The task: An exact, complete copy of the entries is needed, with the pictures left out.

Extracted records:
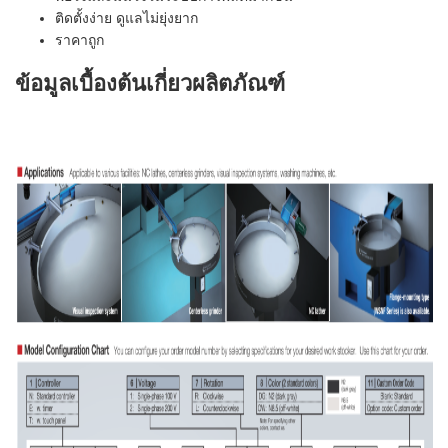
ติดตั้งง่าย ดูแลไม่ยุ่งยาก
ราคาถูก
ข้อมูลเบื้องต้นเกี่ยวผลิตภัณฑ์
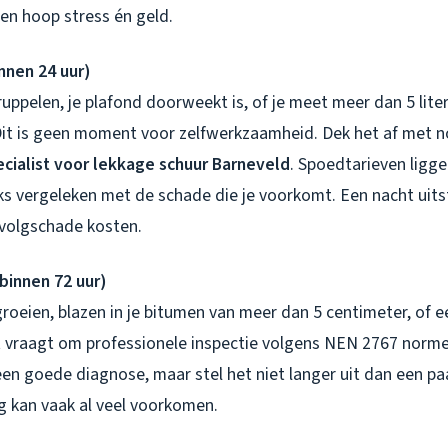
een hoop stress én geld.
nnen 24 uur)
druppelen, je plafond doorweekt is, of je meet meer dan 5 liter
 Dit is geen moment voor zelfwerkzaamheid. Dek het af met n
ecialist voor lekkage schuur Barneveld
. Spoedtarieven ligg
iks vergeleken met de schade die je voorkomt. Een nacht uitst
rvolgschade kosten.
(binnen 72 uur)
roeien, blazen in je bitumen van meer dan 5 centimeter, of e
 vraagt om professionele inspectie volgens NEN 2767 normen
een goede diagnose, maar stel het niet langer uit dan een p
ing kan vaak al veel voorkomen.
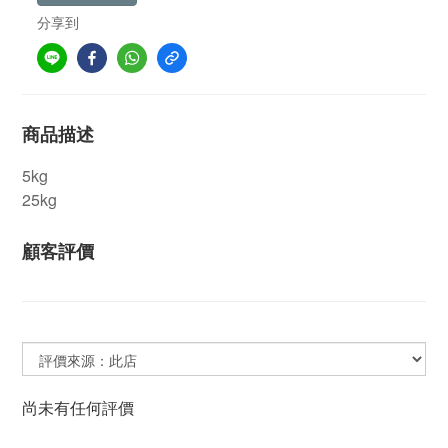
分享到
商品描述
5kg
25kg
顧客評價
尚未有任何評價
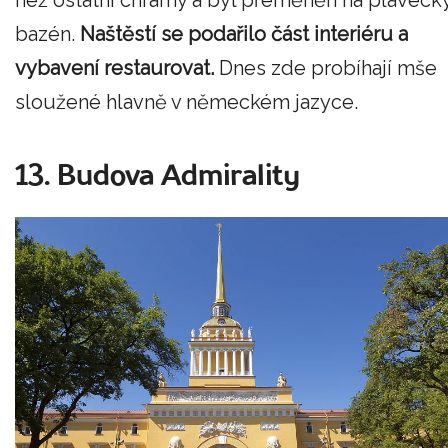
bazén.
Naštěstí se podařilo část interiéru a
vybavení restaurovat.
Dnes zde probíhají mše
sloužené hlavně v německém jazyce.
13. Budova Admirality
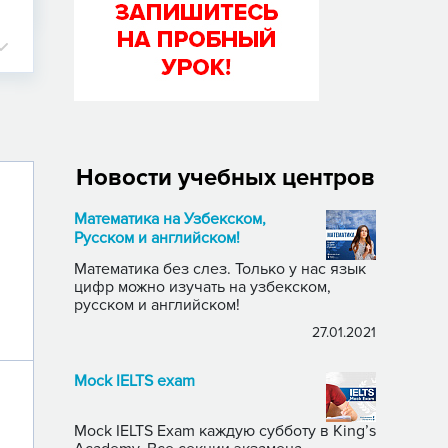
Новости учебных центров
Математика на Узбекском,
Русском и английском!
Математика без слез. Только у нас язык
цифр можно изучать на узбекском,
русском и английском!
27.01.2021
Mock IELTS exam
Mock IELTS Exam каждую субботу в King’s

Worked solution:
ติดตั้งง่าย ดูแลไม่ยุ่งยาก
ราคาถูก
ข้อมูลเบื้องต้นเกี่ยวผลิตภัณฑ์
een hoop stress én geld.
nnen 24 uur)
druppelen, je plafond doorweekt is, of je meet meer dan 5 liter
 Dit is geen moment voor zelfwerkzaamheid. Dek het af met n
ecialist voor lekkage schuur Barneveld
. Spoedtarieven ligg
iks vergeleken met de schade die je voorkomt. Een nacht uitst
rvolgschade kosten.
(binnen 72 uur)
roeien, blazen in je bitumen van meer dan 5 centimeter, of e
 vraagt om professionele inspectie volgens NEN 2767 normen
een goede diagnose, maar stel het niet langer uit dan een p
ing kan vaak al veel voorkomen.
分享到
商品描述
5kg
25kg
顧客評價
尚未有任何評價
bazén.
Naštěstí se podařilo část interiéru a
vybavení restaurovat.
Dnes zde probíhají mše
sloužené hlavně v německém jazyce.
13. Budova Admirality
Новости учебных центров
Математика на Узбекском,
Русском и английском!
Математика без слез. Только у нас язык
цифр можно изучать на узбекском,
русском и английском!
27.01.2021
Mock IELTS exam
Mock IELTS Exam каждую субботу в King’s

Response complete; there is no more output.